[Pruébalo] Repite sin cambiar nada el fragmento del texto para analizar que empieza en "Lo que les importa, sí, es" y termina en "guerra en Europa.".

[Texto para analizar]
Lo que les importa, sí, es asegurar la independencia de nuestras colonias con
estas agitaciones y oscilaciones continuas de la metrópoli. Ese es el objeto
exclusivo de su anhelo y de sus deseos. En cuanto a vosotros, claro está el
camino: mostraros un alevoso interés con consejos importunos o imposibles de
seguirse, adormecer vuestra actividad, entorpecer vuestros preparativos,
haceros perder el tiempo en vanas tentativas de reforma, y después de enredaros
por vuestras manos mismas en un laberinto, de donde no salgáis sino confundidos
y esclavizados, jactarse ante su parlamento de que han acabado con la anarquía
de España y cortado la guerra en Europa.

[Datos guardados]
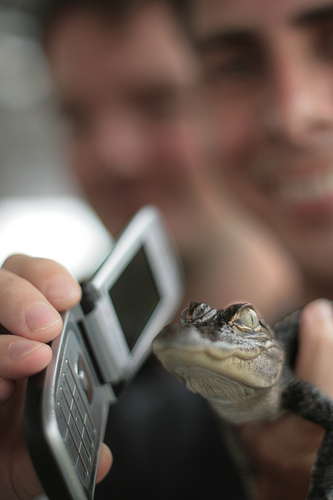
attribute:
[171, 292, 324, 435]
snake — brown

[Resultado del ejercicio]
Lo que les importa, sí, es asegurar la independencia de nuestras colonias con
estas agitaciones y oscilaciones continuas de la metrópoli. Ese es el objeto
exclusivo de su anhelo y de sus deseos. En cuanto a vosotros, claro está el
camino: mostraros un alevoso interés con consejos importunos o imposibles de
seguirse, adormecer vuestra actividad, entorpecer vuestros preparativos,
haceros perder el tiempo en vanas tentativas de reforma, y después de enredaros
por vuestras manos mismas en un laberinto, de donde no salgáis sino confundidos
y esclavizados, jactarse ante su parlamento de que han acabado con la anarquía
de España y cortado la guerra en Europa.